WHAT YOU HAVE TO DO | The answer must be the full listing, word for word, with no pictures in it.
**** SOURCE RECORDS ****
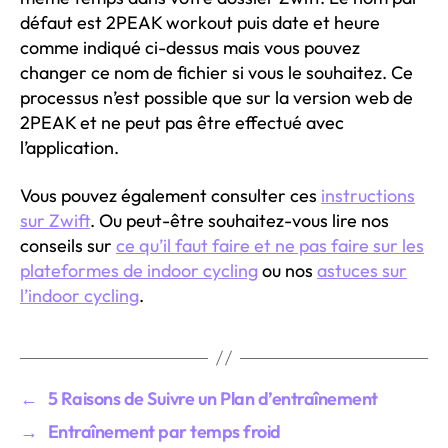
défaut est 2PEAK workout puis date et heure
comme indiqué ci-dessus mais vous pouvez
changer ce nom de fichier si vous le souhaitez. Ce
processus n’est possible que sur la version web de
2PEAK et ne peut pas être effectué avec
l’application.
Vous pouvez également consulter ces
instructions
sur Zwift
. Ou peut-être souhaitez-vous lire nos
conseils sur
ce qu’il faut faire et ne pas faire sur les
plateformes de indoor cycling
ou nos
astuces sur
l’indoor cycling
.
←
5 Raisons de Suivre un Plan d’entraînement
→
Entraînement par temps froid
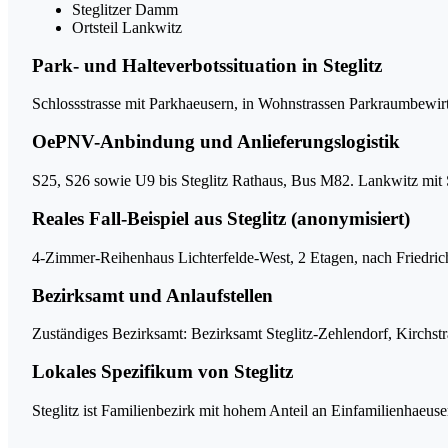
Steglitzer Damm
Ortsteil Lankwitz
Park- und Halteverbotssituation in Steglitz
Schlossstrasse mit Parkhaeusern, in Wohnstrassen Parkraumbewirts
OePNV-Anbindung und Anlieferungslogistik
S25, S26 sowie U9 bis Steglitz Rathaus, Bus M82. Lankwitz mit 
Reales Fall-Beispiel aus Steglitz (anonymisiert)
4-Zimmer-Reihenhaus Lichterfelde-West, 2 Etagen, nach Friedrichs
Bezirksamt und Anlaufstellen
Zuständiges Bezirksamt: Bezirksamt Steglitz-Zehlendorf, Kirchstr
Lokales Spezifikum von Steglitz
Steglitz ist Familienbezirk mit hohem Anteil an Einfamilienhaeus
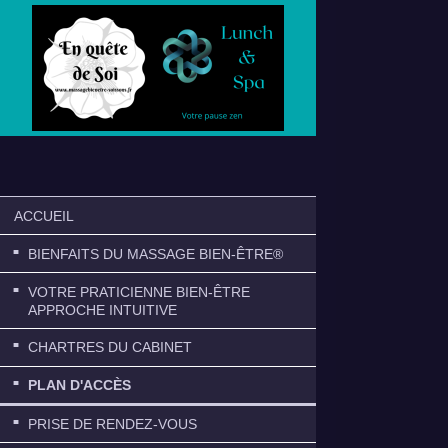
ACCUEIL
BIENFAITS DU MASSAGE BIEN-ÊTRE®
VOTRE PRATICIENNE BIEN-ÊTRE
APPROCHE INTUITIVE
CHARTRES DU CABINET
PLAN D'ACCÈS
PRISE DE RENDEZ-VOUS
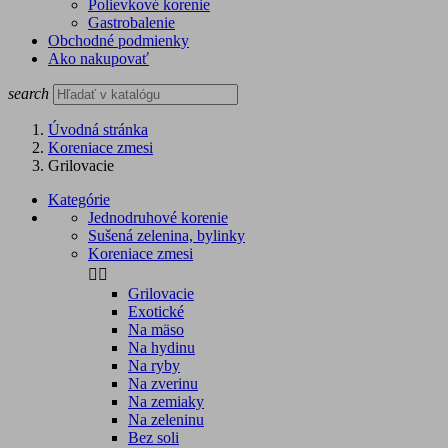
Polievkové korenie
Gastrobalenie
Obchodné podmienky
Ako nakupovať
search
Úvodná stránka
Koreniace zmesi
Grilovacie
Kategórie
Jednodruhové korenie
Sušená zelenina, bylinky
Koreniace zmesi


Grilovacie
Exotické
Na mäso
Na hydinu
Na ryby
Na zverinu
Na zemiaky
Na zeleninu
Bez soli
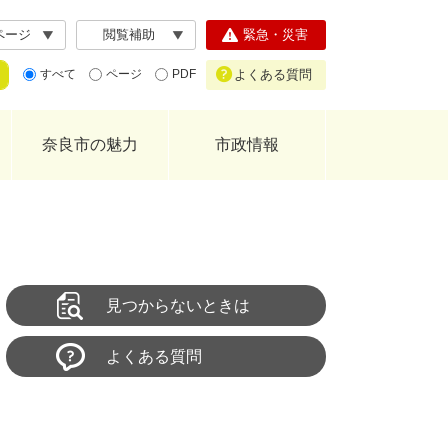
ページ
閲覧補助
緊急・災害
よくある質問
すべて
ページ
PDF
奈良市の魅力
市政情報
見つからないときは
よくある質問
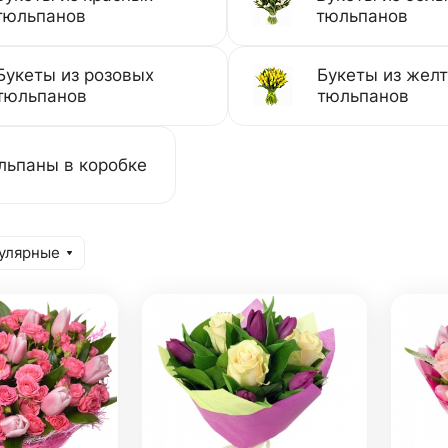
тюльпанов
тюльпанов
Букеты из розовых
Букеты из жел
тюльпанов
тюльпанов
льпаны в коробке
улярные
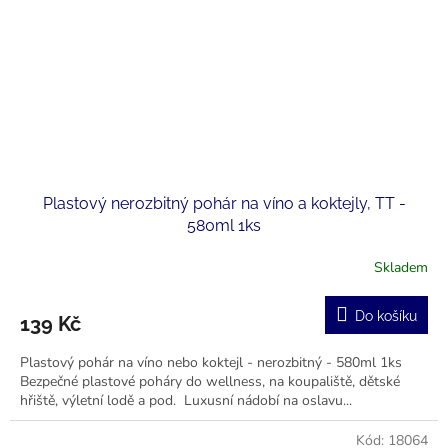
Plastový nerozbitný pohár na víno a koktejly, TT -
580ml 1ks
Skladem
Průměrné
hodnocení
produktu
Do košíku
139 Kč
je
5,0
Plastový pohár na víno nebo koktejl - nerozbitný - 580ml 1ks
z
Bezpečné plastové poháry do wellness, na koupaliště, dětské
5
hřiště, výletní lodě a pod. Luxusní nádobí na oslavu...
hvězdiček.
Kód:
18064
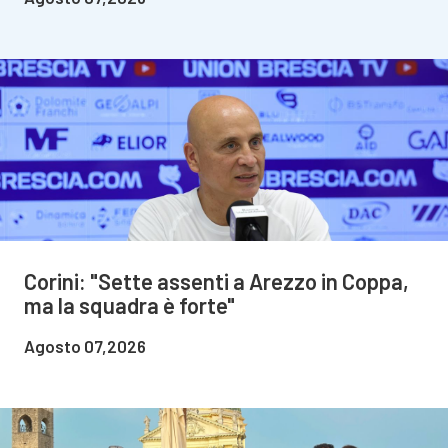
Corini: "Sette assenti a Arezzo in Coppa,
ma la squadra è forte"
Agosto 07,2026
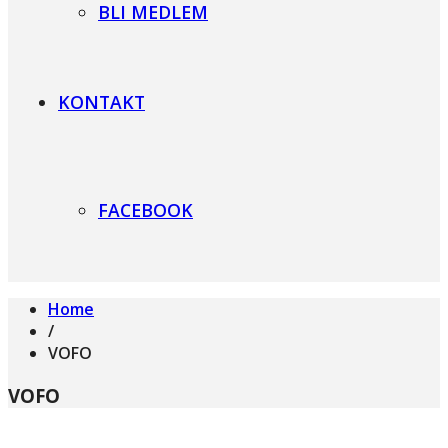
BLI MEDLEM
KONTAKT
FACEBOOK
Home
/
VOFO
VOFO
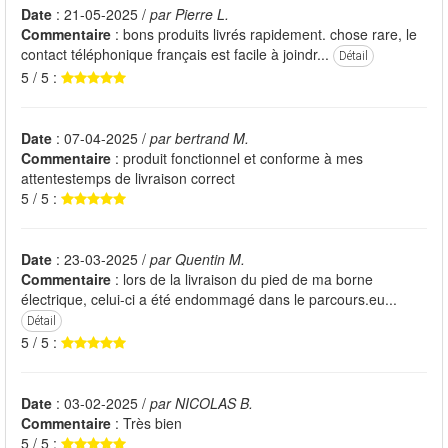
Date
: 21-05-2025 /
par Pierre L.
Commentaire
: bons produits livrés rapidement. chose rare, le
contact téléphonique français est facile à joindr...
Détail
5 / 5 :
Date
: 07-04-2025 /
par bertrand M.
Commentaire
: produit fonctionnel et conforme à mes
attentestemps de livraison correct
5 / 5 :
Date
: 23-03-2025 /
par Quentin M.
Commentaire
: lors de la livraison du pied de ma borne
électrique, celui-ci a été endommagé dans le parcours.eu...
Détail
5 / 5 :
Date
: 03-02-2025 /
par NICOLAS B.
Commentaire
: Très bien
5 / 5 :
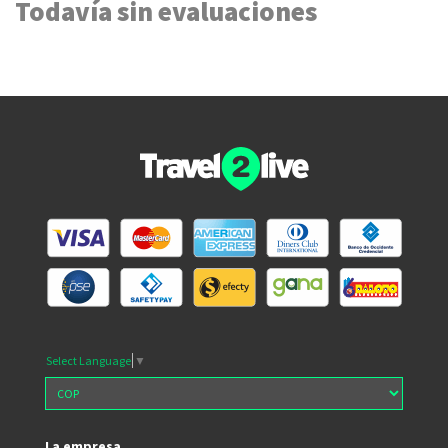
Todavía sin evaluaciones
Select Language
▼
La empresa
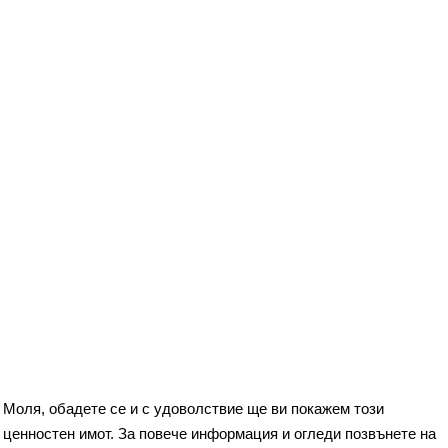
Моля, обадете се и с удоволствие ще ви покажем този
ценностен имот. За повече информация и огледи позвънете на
****
OUTPUT OF THE EXERCISE |
défaut est 2PEAK workout puis date et heure
comme indiqué ci-dessus mais vous pouvez
changer ce nom de fichier si vous le souhaitez. Ce
processus n’est possible que sur la version web de
2PEAK et ne peut pas être effectué avec
l’application.
Vous pouvez également consulter ces
instructions
sur Zwift
. Ou peut-être souhaitez-vous lire nos
conseils sur
ce qu’il faut faire et ne pas faire sur les
plateformes de indoor cycling
ou nos
astuces sur
l’indoor cycling
.
←
5 Raisons de Suivre un Plan d’entraînement
→
Entraînement par temps froid
Steglitzer Damm
Ortsteil Lankwitz
Park- und Halteverbotssituation in Steglitz
Schlossstrasse mit Parkhaeusern, in Wohnstrassen Parkraumbewirts
OePNV-Anbindung und Anlieferungslogistik
S25, S26 sowie U9 bis Steglitz Rathaus, Bus M82. Lankwitz mit 
Reales Fall-Beispiel aus Steglitz (anonymisiert)
4-Zimmer-Reihenhaus Lichterfelde-West, 2 Etagen, nach Friedrichs
Bezirksamt und Anlaufstellen
Zuständiges Bezirksamt: Bezirksamt Steglitz-Zehlendorf, Kirchstr
Lokales Spezifikum von Steglitz
Steglitz ist Familienbezirk mit hohem Anteil an Einfamilienhaeus
ACCUEIL
BIENFAITS DU MASSAGE BIEN-ÊTRE®
VOTRE PRATICIENNE BIEN-ÊTRE
APPROCHE INTUITIVE
CHARTRES DU CABINET
PLAN D'ACCÈS
PRISE DE RENDEZ-VOUS
Polievkové korenie
Gastrobalenie
Obchodné podmienky
Ako nakupovať
search
Úvodná stránka
Koreniace zmesi
Grilovacie
Kategórie
Jednodruhové korenie
Sušená zelenina, bylinky
Koreniace zmesi


Grilovacie
Exotické
Na mäso
Na hydinu
Na ryby
Na zverinu
Na zemiaky
Na zeleninu
Bez soli
ページ
閲覧補助
緊急・災害
よくある質問
すべて
ページ
PDF
奈良市の魅力
市政情報
見つからないときは
よくある質問
тюльпанов
тюльпанов
Букеты из розовых
Букеты из жел
тюльпанов
тюльпанов
льпаны в коробке
улярные
Plastový nerozbitný pohár na víno a koktejly, TT -
580ml 1ks
Skladem
Průměrné
hodnocení
produktu
Do košíku
139 Kč
je
5,0
Plastový pohár na víno nebo koktejl - nerozbitný - 580ml 1ks
z
Bezpečné plastové poháry do wellness, na koupaliště, dětské
5
hřiště, výletní lodě a pod. Luxusní nádobí na oslavu...
hvězdiček.
Kód:
18064
Corini: "Sette assenti a Arezzo in Coppa,
ma la squadra è forte"
Agosto 07,2026
BLI MEDLEM
KONTAKT
FACEBOOK
Home
/
VOFO
VOFO
Date
: 21-05-2025 /
par Pierre L.
Commentaire
: bons produits livrés rapidement. chose rare, le
contact téléphonique français est facile à joindr...
Détail
5 / 5 :
Date
: 07-04-2025 /
par bertrand M.
Commentaire
: produit fonctionnel et conforme à mes
attentestemps de livraison correct
5 / 5 :
Date
: 23-03-2025 /
par Quentin M.
Commentaire
: lors de la livraison du pied de ma borne
électrique, celui-ci a été endommagé dans le parcours.eu...
Détail
5 / 5 :
Date
: 03-02-2025 /
par NICOLAS B.
Commentaire
: Très bien
5 / 5 :
Todavía sin evaluaciones
Select Language
▼
La empresa
Моля, обадете се и с удоволствие ще ви покажем този
ценностен имот. За повече информация и огледи позвънете на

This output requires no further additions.